Monty knows what is behind each door. You pick first. We can all agree that when you do this you have one out of three odds to get the car, two out of three to pick the burger. Now follow this closely, this is the key: you can't pick both burgers; you only get one pick. If you picked the car, there are two burgers left. If you picked a burger, there is a car and a burger left. So regardless, there is still going to be a burger behind a door you did not pick. Remember, Monty knows this. Just for the sake of completeness, let's say that Monty, through some innate meanness, opens a door you didn't pick and the car is behind. Obviously you don't increase your odds by switching. You have a burger either way. But remember, Monty knows what is there, and to make the show more "exciting," he will probably open a door that hides a burger. If you picked a burger, he will open THE only door left that hides a burger. If you picked the car, he can open either door, and voila, there is a burger. But neither of these maneuvers increases the 1/3 odds that you picked right in the first place, it simply leaves you with 50/50 odds that EITHER THE DOOR YOU PICKED OR THE OTHER DOOR NOT OPENED BY MONTY HIDES THE CAR! You have 50/50 odds ON EITHER DOOR whether you switch or not. Think of it like this: the odds that car was behind one of the three doors is 1/3, and the odds that it is behind ONE of the other two is 2/3, but once you pick, you don't shift yourself to 2/3 on the car by switching your pick. You simply shift that initial 1/3 chance from one door to another. Got it?
No, wrong. If you choose a burger at first (2 out of 3 games), then Monty WILL choose the other burger, so the car WILL be behind the unopened door 2 out of 3 games. We are not shifting the initial 1/3 chance to the other door, we are leaving the 1/3 chance for a 2/3 chance since EVERY time we are wrong, Monty will essentially show us the right door.

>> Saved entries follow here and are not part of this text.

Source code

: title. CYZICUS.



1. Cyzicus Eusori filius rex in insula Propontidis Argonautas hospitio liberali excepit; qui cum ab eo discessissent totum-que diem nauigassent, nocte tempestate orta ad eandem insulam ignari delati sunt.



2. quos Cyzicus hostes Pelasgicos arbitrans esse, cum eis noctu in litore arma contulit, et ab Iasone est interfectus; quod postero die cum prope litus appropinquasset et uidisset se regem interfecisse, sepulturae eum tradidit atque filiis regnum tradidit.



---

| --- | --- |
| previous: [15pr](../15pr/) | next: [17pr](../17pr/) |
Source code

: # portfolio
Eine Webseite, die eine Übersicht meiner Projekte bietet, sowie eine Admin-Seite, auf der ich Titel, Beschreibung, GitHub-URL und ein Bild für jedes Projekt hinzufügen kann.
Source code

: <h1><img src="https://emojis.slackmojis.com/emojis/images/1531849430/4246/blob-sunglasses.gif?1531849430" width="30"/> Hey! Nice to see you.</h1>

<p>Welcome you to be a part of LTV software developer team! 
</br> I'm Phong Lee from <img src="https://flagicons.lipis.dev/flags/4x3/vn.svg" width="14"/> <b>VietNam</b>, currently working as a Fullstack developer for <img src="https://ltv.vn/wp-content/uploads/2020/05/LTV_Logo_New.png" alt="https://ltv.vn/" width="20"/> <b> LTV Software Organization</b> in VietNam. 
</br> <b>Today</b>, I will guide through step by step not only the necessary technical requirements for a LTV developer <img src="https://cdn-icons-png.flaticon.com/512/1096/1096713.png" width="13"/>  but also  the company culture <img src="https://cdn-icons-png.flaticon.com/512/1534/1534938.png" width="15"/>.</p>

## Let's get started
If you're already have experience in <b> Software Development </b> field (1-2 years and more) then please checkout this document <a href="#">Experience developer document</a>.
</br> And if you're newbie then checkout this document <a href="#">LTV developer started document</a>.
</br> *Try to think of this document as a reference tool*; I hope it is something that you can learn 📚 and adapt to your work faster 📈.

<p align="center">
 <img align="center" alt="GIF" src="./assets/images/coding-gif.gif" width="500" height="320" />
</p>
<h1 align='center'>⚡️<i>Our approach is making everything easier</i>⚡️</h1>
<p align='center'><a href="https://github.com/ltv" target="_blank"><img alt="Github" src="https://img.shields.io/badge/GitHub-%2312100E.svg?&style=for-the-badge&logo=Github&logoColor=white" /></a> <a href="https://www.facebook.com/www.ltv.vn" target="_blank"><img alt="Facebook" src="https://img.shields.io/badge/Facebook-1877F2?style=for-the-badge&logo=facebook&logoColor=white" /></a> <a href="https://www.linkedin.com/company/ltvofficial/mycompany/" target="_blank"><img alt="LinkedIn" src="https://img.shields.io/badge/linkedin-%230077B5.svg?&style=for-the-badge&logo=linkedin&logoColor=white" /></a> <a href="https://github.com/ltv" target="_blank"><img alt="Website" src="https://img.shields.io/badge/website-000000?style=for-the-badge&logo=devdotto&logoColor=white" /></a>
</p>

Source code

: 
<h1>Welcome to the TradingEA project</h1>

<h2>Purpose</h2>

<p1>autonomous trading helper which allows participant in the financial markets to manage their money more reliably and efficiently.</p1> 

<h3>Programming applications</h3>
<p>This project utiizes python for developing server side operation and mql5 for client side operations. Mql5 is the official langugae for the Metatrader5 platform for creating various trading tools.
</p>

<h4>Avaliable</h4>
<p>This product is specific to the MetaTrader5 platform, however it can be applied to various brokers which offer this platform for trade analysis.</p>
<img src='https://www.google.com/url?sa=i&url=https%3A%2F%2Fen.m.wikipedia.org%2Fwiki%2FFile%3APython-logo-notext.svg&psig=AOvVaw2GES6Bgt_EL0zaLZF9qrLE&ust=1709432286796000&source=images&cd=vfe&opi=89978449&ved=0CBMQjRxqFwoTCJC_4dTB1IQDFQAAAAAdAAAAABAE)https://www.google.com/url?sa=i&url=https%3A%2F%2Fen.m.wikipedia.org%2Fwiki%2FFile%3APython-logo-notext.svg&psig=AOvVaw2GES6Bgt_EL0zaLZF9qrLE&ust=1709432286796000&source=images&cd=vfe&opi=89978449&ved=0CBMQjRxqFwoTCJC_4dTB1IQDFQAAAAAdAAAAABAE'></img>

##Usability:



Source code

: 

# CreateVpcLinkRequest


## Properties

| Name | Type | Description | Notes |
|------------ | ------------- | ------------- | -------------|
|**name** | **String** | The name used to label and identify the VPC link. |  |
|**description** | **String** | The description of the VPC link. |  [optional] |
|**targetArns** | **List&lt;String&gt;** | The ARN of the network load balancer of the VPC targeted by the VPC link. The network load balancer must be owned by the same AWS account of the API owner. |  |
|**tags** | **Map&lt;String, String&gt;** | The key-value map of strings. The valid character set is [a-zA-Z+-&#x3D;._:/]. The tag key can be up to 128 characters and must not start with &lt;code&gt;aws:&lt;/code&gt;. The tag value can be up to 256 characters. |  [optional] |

Now, if Monty doesn't know where the car is and there is a 1/3 chance that he reveals it, then your odds depend on how the game is played at that point. If you just lose when this happens, then you will lose 1/3 by switching, lose 1/3 by Monty revealing the car, leaving an overall 1/3 win rate by switching. The same as if you don't switch.
If, instead, the game is void and you get to play again, THEN your overall chance of victory becomes 50/50. Here's how:
You play 36 games
12 games you choose the car at first, Monty reveals a burger, and you switch to the other burger and lose
24 games you choose a burger at first, 12 of those he reveals the other burger and you switch to the car, and the other 12 he reveals the car and the games are replayed
At this point your record is 12 wins, 12 losses. We play the 12 voided games again
4 of these you choose the car at first, he reveals a burger you switch and lose
8 of them you choose a burger first, 4 he reveals the other burger you switch and win, the other 4 he reveals a car and play again
Now your record is 16 wins, 16 losses, and we have 4 games to replay.
It should now be easy to see that the only way your overall odds of winning are 50% is if the game is replayed when Monty reveals the car, which would generally be a LOSS because it's as if he doesn't give you the option to switch at all. I think we can agree that a game will never be void and replayed, and if Monty doesn't know where the car is then your overall chance of winning will be 33%. 1/3 games Monty will reveal the car and you lose, and of the remaining 2/3 your odds will be 50/50, which of course 50% of 2/3 is 1/3, switch or no switch.
So, finally, if Monty is clueless you will win 1 out of 3 games whether you switch or not. If Monty knows where the car is, then you will win 1/3 by staying pat, and 2/3 by switching. The ONLY way to get your odds to 50/50 would be if games are replayed when Monty screws up, which would never happen.